User Guide

The purpose of this document is to help you to use Cooka in web browser, including:

  • Manage dataset

  • Preview dataset

  • Insight dataset

  • Design experiment

  • Experiment list

We recommend Chrome v59 or above to visit Cooka.

Manage dataset

You can upload or import data from the server for training and the data file should meet the following conditions:

  1. At least 2 columns

  2. In CSV format

  3. With headers or not

You can also choose the sampling strategy to analyze the dataset, supported sampling strategies:

  • by rows

  • by percentage

  • whole data

Datasets can be added in the dataset list page:

_images/cooka_dataset_home.pngimage

Upload

Users can upload files to Cooka through the browser to create datasets:

_images/cooka_dataset_upload.pngimage

Import

Users can import files in server to Cooka. This way is friendly to large files, import process:

  1. Input file path in server and wait it check passed

  2. Click “Analyze” button, cooka will do analyze and the progress informantion should be displayed in the bar on the right

  3. Check dataset name and click “Create” button to confirm

_images/cooka_dataset_import.pngimage

Preview dataset

You can view CSV file data in table view in “Preview” page:

_images/cooka_dataset_preview.pngimage

Insight dataset

Cooka will analyze the information of dataset, including:

  • distribution of different feature types

  • data type, feature type, unques, missing percentage, linear correlation of feature

_images/cooka_dataset_insight.pngimage

It will show mode and numerical distribution for categorical features:

_images/cooka_dataset_categorical.pngimage

For continuous features, you can view the min/max/mean/median/standard deviation and the values distribution or interval distribution:

_images/cooka_dataset_continuous.pngimage

The values distribution:

_images/cooka_dataset_continuous_2.pngimage

For datetime feature you can see statistics by year, month, day, hour, week:

_images/cooka_dataset_datetime.pngimage

Cooka can note the poor quality feature and the reason, for example:

_images/cooka_dataset_missing.pngimage

The reason may be:

  1. Correlation is too low

  2. Missing percentage is too high

  3. Constant feature

  4. Id-ness feature(Every value is unique)

Design experiment

Users can design modeling experiments to define real-life problems as a modeling task. On the data exploration page, users can select one as target column:

_images/cooka_experiment_design.pngimage

In the experiment design page, you can choose quick training mode or performance training mode. Quick mode uses general search space and less search times, while performance mode uses more comprehensive search space and more search times.
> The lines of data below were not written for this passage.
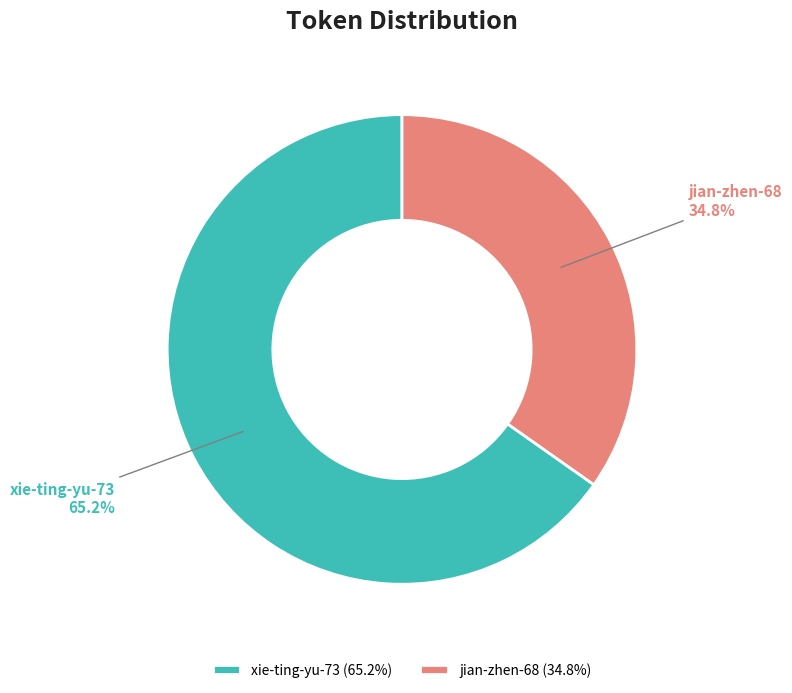

Do jian-zhen-68 and xie-ting-yu-73 together represent more than half of the pie?

Yes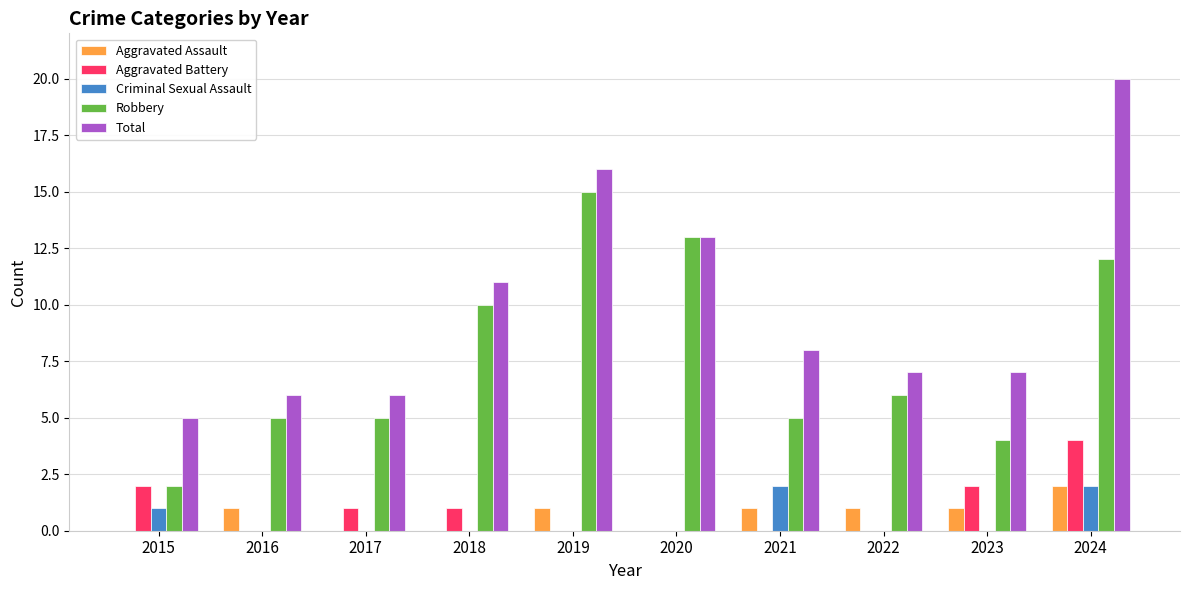

How many categories are shown in the chart?

10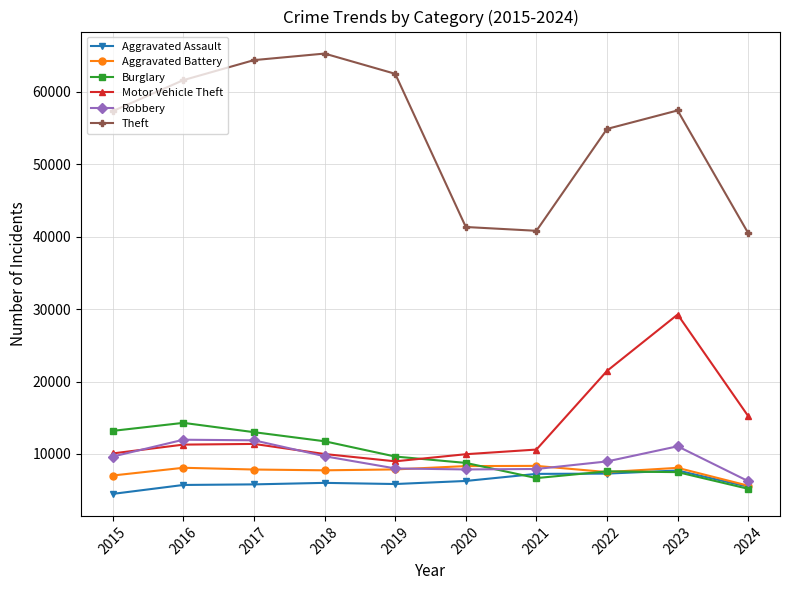

Which series changed the most between 2015 and 2022?

Motor Vehicle Theft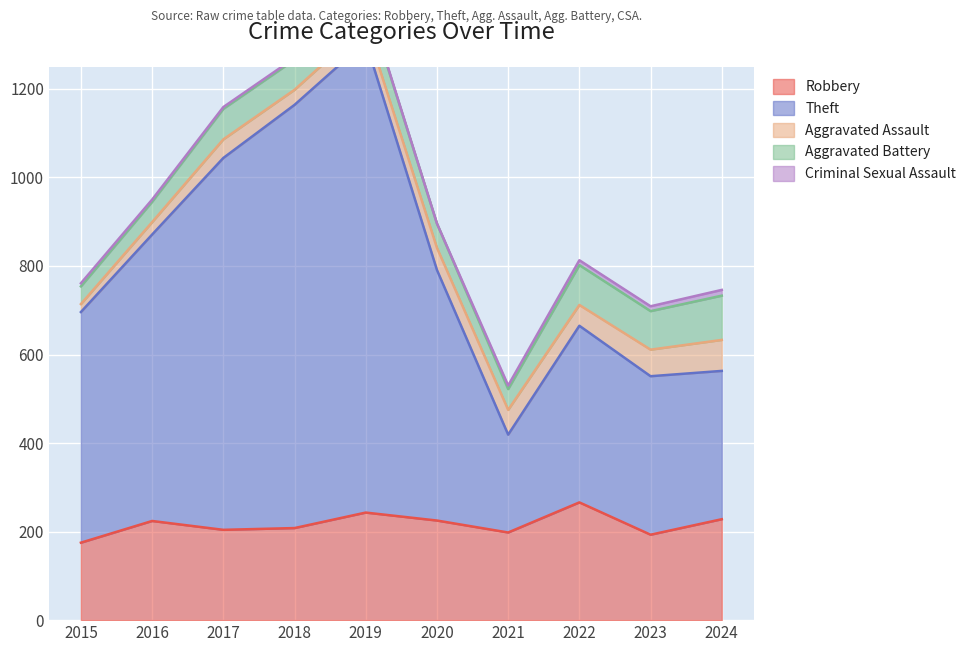

Read the Aggravated Battery value at 2020, to the nearest 10.

60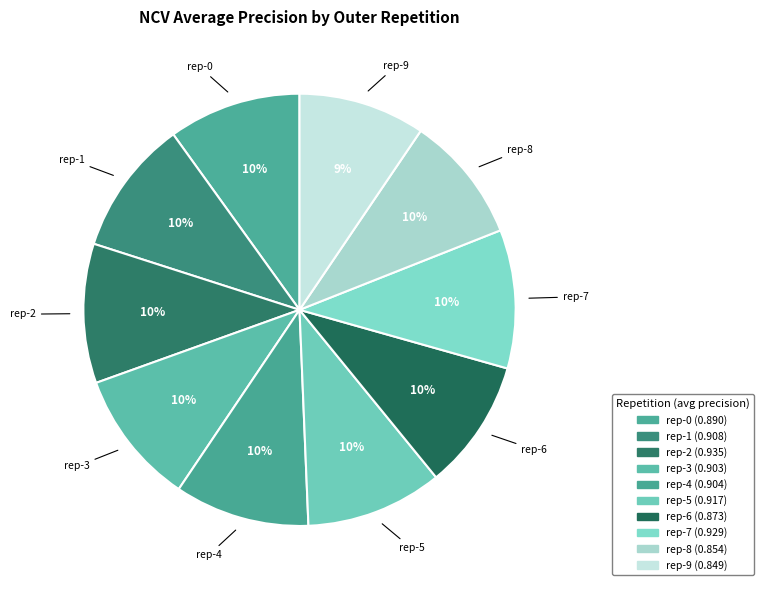

Count the number of slices in the pie.

10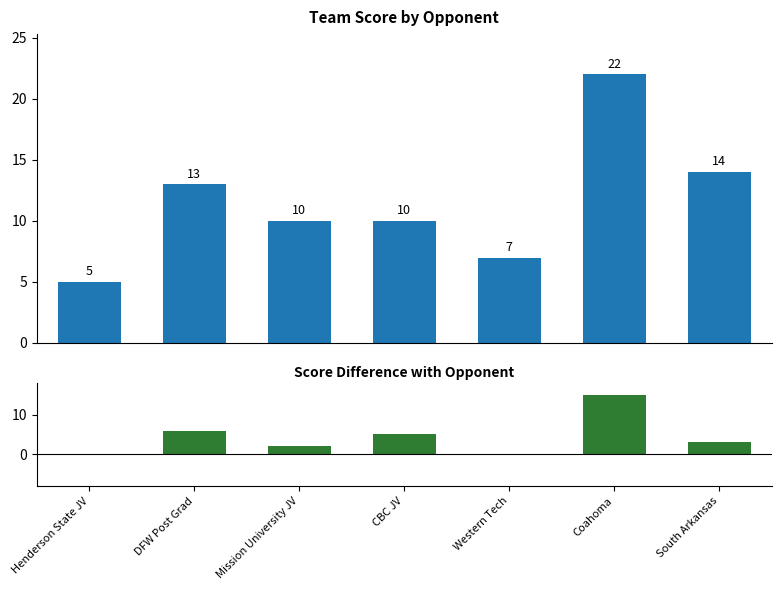

Where is team_score nearest to the value 13?

DFW Post Grad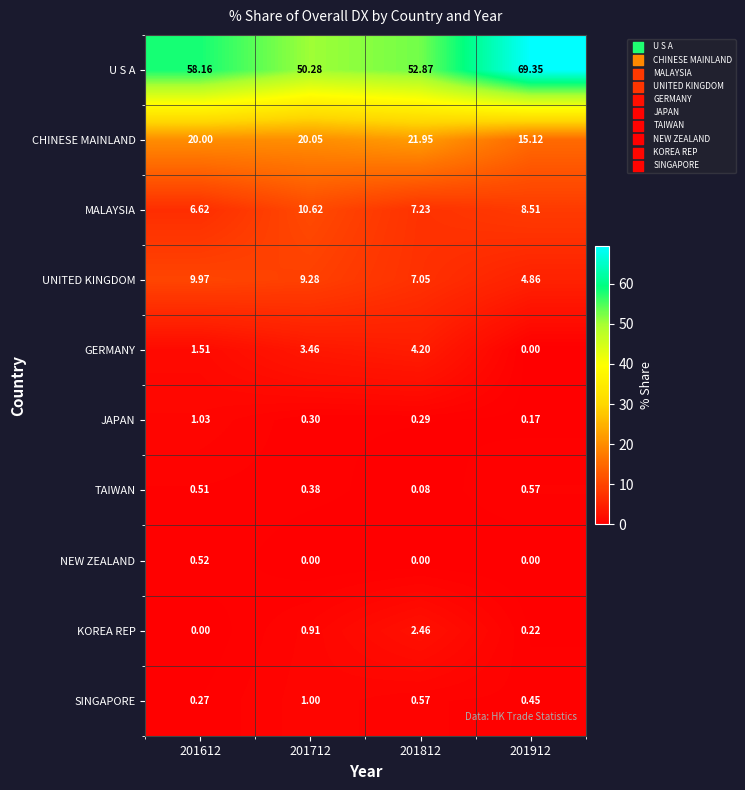

At how many categories does at least one series exceed 32?

4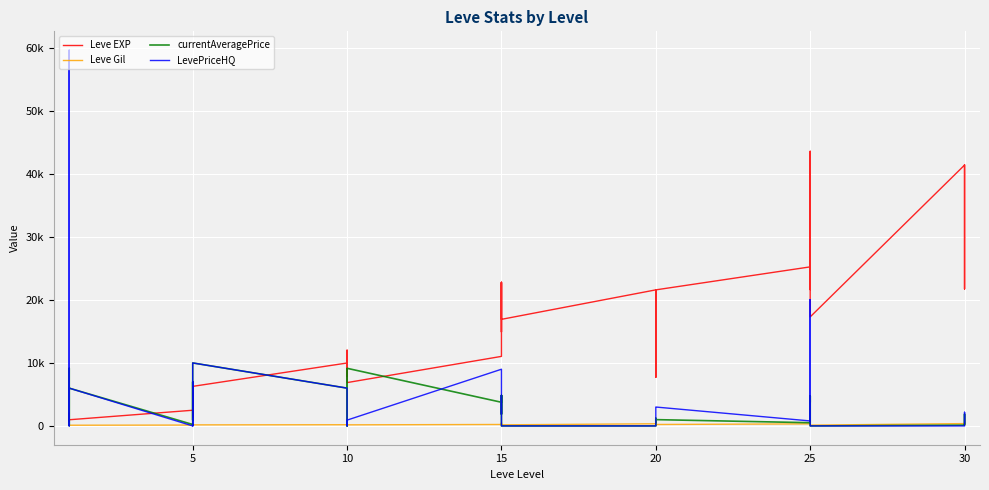

Reading left to right, what are all the values shown in this chart?

Leve EXP: 800.0	2040.0	1330.0	1330.0	800.0	980.0	2490.0	1420.0	5220.0	1420.0	3600.0	6280.0	9990.0	8930.0	12030.0	7880.0	8930.0	6880.0	11040.0	22790.0	14920.0	22790.0	16920.0	16920.0	21600.0	11560.0	17120.0	21600.0	7710.0	21600.0	25250.0	21650.0	26160.0	36390.0	43600.0	17310.0	41410.0	41410.0	21740.0	41410.0
Leve Gil: 113.0	114.0	114.0	115.0	112.0	112.0	139.0	169.0	293.0	140.0	170.0	169.0	191.0	169.0	230.0	168.0	284.0	175.0	230.0	468.0	172.0	234.0	170.0	174.0	344.0	101.0	485.0	281.0	101.0	230.0	326.0	229.0	203.0	379.0	715.0	126.0	372.0	296.0	175.0	440.0
currentAveragePrice: 306.0	9148.7	496.7	260.0	55.0	6000.0	228.0	144.6	7000.0	1521.8	928.5	10000.0	6000.0	847.3	0.0	9054.1	320.0	9148.7	3755.6	4833.3	1880.0	4833.3	500.0	0.0	0.0	0.0	1227.4	666.7	1000.0	1000.0	512.8	523.6	4762.0	3755.6	4762.0	0.0	126.3	302.1	1865.1	329.4
LevePriceHQ: 200.0	59657.0	800.0	416.0	0.0	6000.0	0.0	255.0	7000.0	0.0	1334.2	10000.0	6000.0	0.0	0.0	0.0	0.0	923.2	9000.0	4833.3	1880.0	4833.3	1500.0	0.0	0.0	0.0	2845.0	3000.0	3000.0	3000.0	792.0	725.0	20049.0	9000.0	20049.0	0.0	0.0	2171.2	1356.4	508.3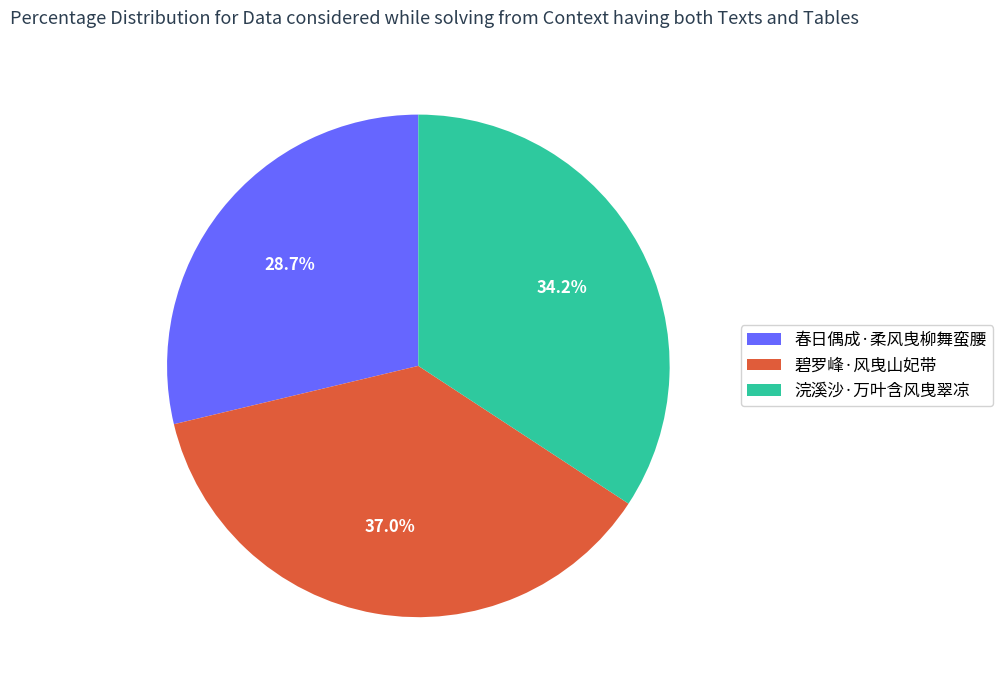

Rank the categories by value from highest to lowest.

碧罗峰·风曳山妃带, 浣溪沙·万叶含风曳翠凉, 春日偶成·柔风曳柳舞蛮腰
Fast mode makes a balance between training time and model effect, while performance mode sacrifices time to improve model effect:

_images/cooka_experiment_design_1.pngimage

It will infer task type by the target column. There is 2 experiments engine HyperDT and HyperGBM, and they use neural network and GBM algorithms. If your data is in datatime order, you can select datetime series column, cooka will use the older data to train and the newer data to test model effect:

_images/cooka_experiment_design_2.pngimage

Experiment list

You can see the running status of the training task on the experiment list page, such as training progress and model score:

_images/cooka_experiment_list.pngimage

Cooka supports early stopping, when the performance of the model can not be improved, it will terminate the training process in advance to save computing resources.

Model evaluation

For the completed experiments, you can see the evaluation of model including:

  1. Confusion matrix and ROC curve for binary-classification

  2. Evaluaion metrics

_images/cooka_experiment_evaluation.pngimage

The ROC curve:

_images/cooka_experiment_roc.pngimage

In the process of searching, Y-axes values represent the hyper parameters used in training, and the color of lines represents the score of the model, the darker the color, the higher the score:

_images/cooka_experiment_optimaize.pngimage

Model predict

The model will be saved in the training end, Users can upload test data to use the model, and the prediction progress will be displayed on the page:

_images/cooka_experiment_predict.pngimage

The results can be downloaded when prediction finished.

Export to notebook

You can export experiment to notebook to custom modeling:

_images/cooka_experiment_notebook_1.pngimage

An example of Notebook:

_images/cooka_experiment_notebook_2.pngimg

Notebook also contains explanation of prediction:

_images/cooka_experiment_notebook_3.pngimg

And feature importance:

_images/cooka_experiment_notebook_4.pngimg

If it is a binary classification task, the ROC curve and confusion matrix of the model will also be included.